Proteomics Today Where Genomics Was in the 80s: Margaret Donovan and Asim Siddiqui of Seer on Landmark Study

Margaret Donovan, Senior Product Manager, Seer

Asim Siddiqui, Senior VP of Research, Seer


0:00 New tech no longer a trade-off between depth and sample size

5:12 What will this landmark paper mean for patients?

12:05 How does Seer’s technology work?

21:17 How many proteoforms are there?

28:13 Now similar to cfDNA revolution

It’s a thrilling time to be in proteomics.  Today we discuss a recent paper in PLOS One demonstrating how new technology has revealed a novel biomarker for non-small cell lung cancer previously undetected by other methods.  The paper could be a model for new proteomics research going forward.  Our guests are Margaret Donovan, Product Marketing Manager, and Asim Siddiqui, Senior VP of Research, both at proteomics company, Seer.

“Historically the way in which we’ve been able to analyze the proteome has essentially meant you’re making trade-offs.  You can either assess really deeply into the proteome with a small sample set or not so deep with a larger data set.  With Seer’s technology, we have enabled both deep assessment of the proteome and the ability to see complexity with large datasets,” says Margaret.

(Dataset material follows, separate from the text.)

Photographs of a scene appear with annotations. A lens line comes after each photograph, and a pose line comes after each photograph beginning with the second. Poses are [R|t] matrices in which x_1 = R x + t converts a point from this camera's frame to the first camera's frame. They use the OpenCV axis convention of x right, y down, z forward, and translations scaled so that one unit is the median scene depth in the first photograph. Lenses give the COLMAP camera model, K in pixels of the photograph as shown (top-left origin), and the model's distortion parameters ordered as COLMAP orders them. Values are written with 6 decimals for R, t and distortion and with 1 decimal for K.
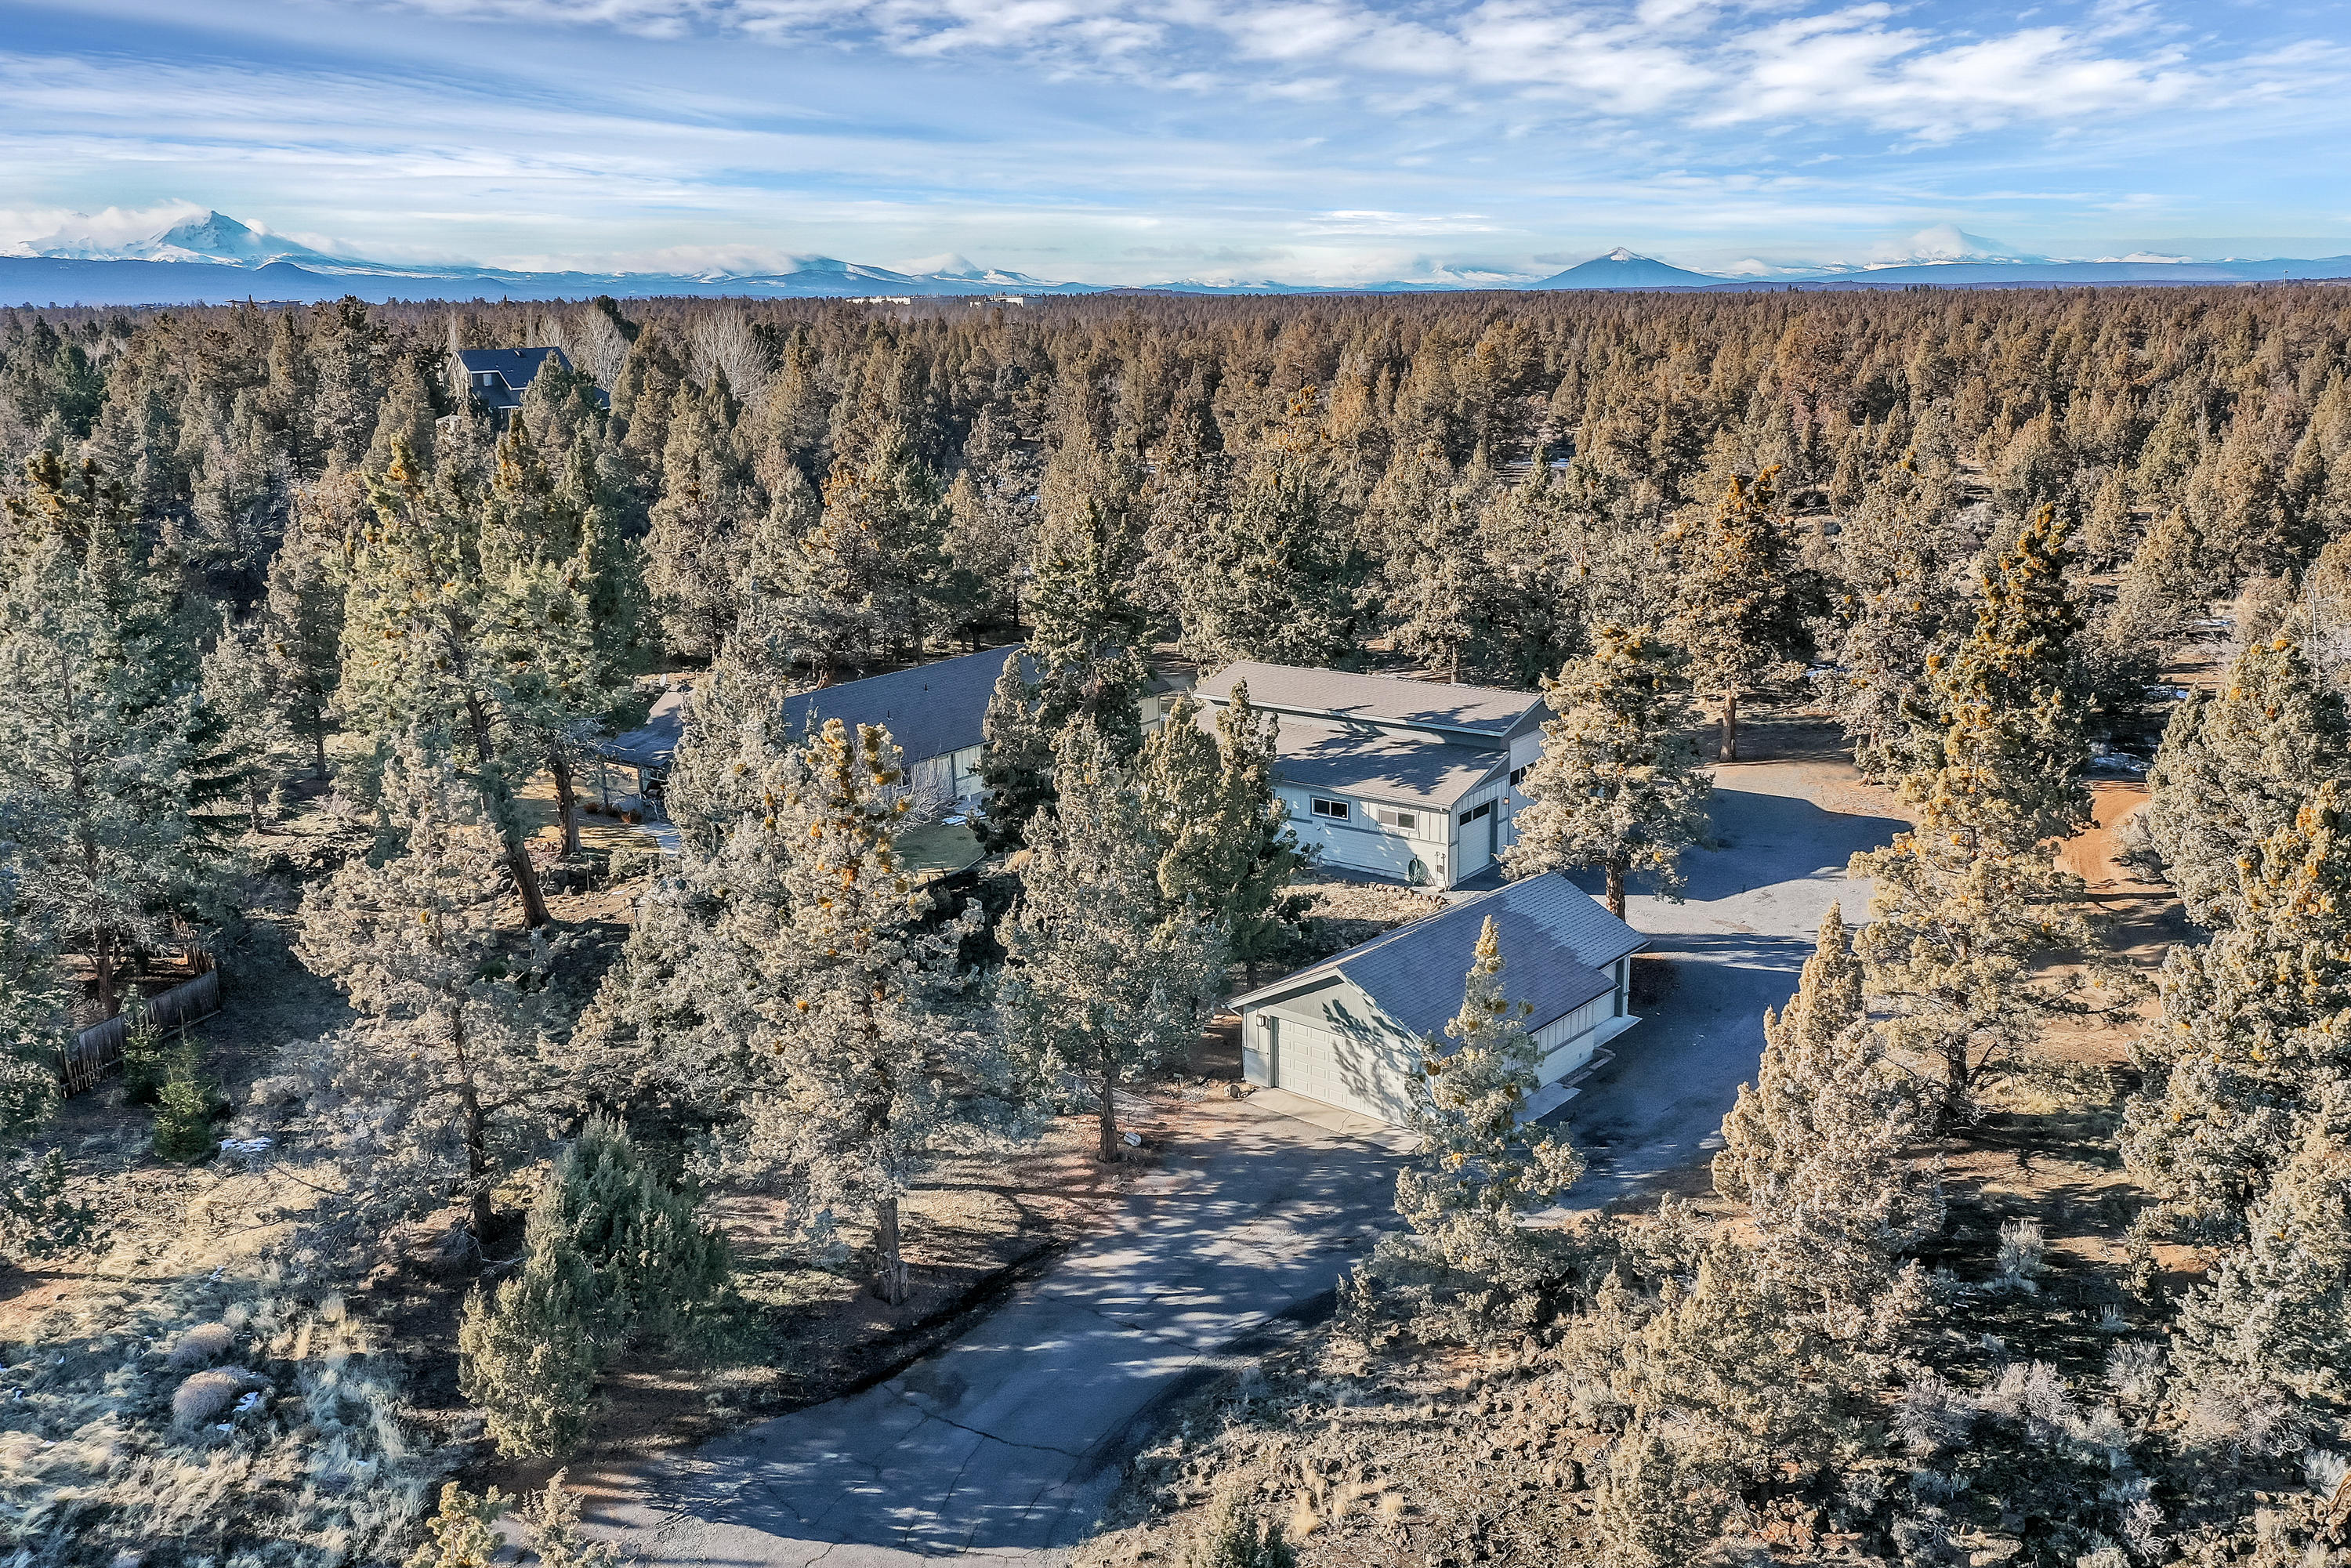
lens RADIAL K [[1989.7, 0, 1181.8], [0, 1989.7, 735.7], [0, 0, 1]] dist [0.001164, 0.013173]
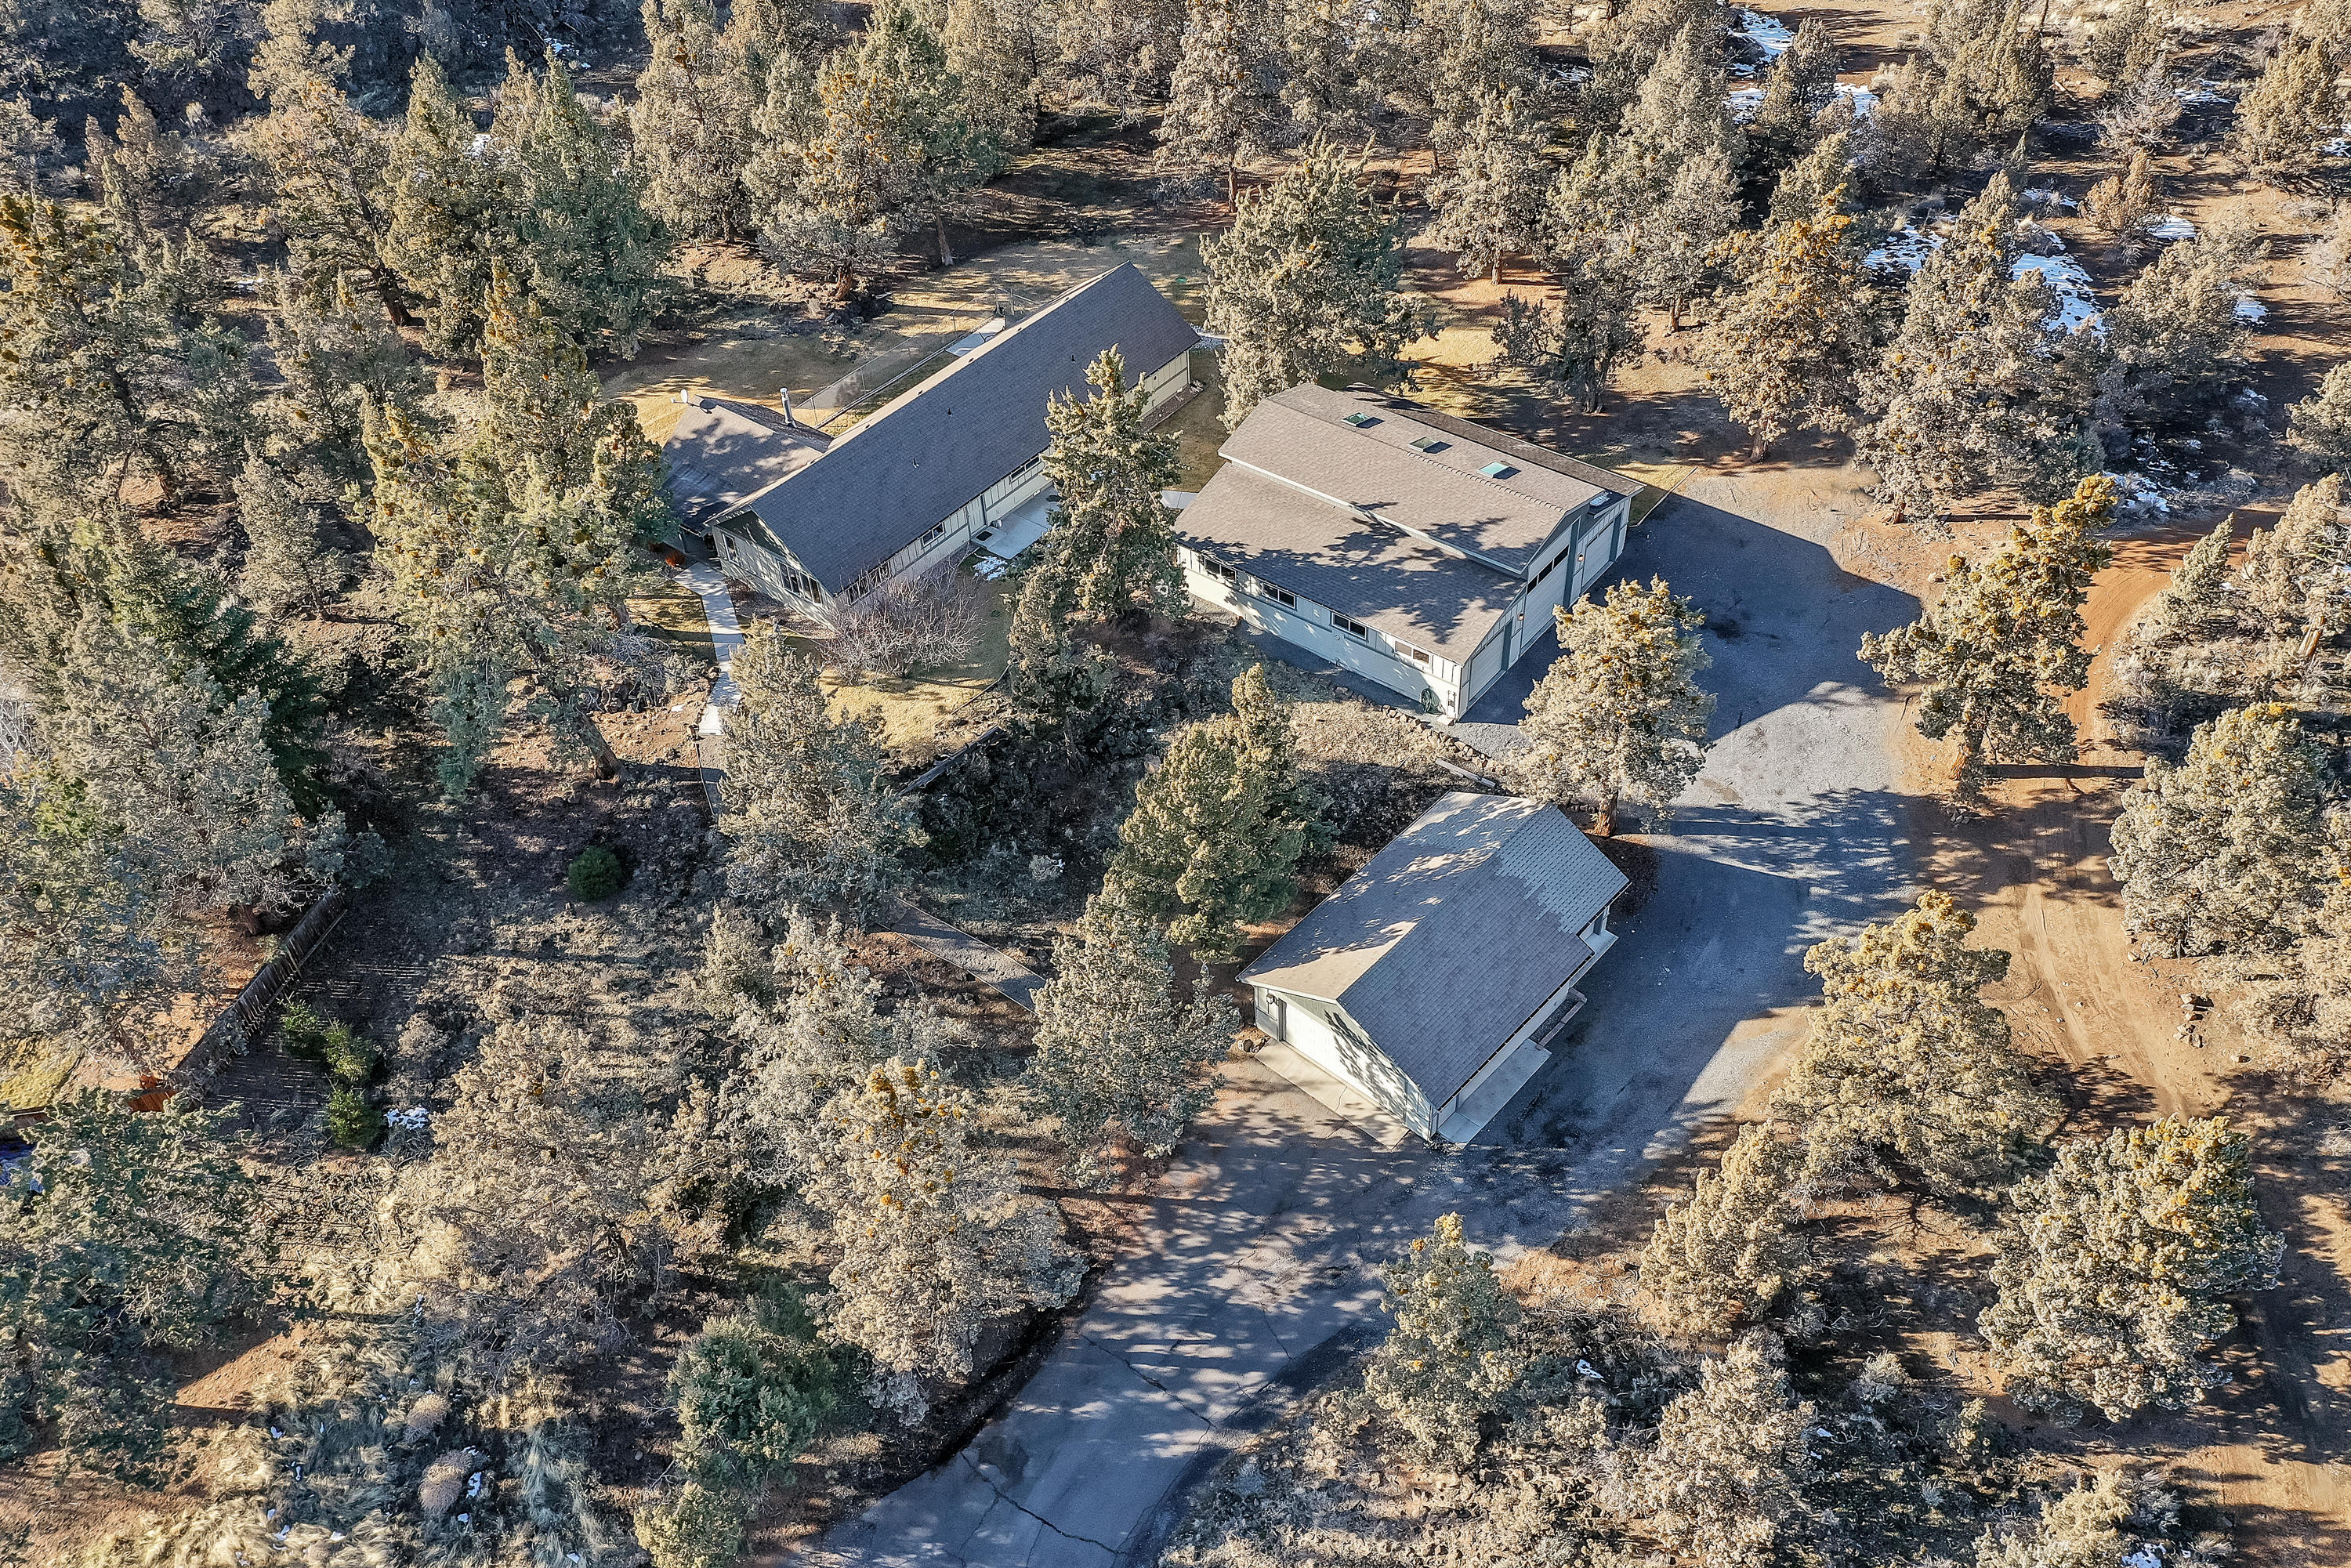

Based on nanotechnology, Seer’s new platform is part of a new revolution in scaling up proteomics the way genomics scaled a generation ago.  In the past, proteomics technologies were just seeing the overwhelming dominant proteoforms, say our guests, but now we are discovering millions of new proteoforms the way we began to discover millions of genomic variants.  How many more proteoforms are there to discover?  Lots more.  Asim says proteomics is now where genomics was in the 1980s.  However, because we learned so much in genomics, it will go much faster with the proteome. 

To Margaret and Asim, the papers coming out in the field like the one we discuss today are similar to the cell-free DNA work that led to the prenatal diagnostics industry.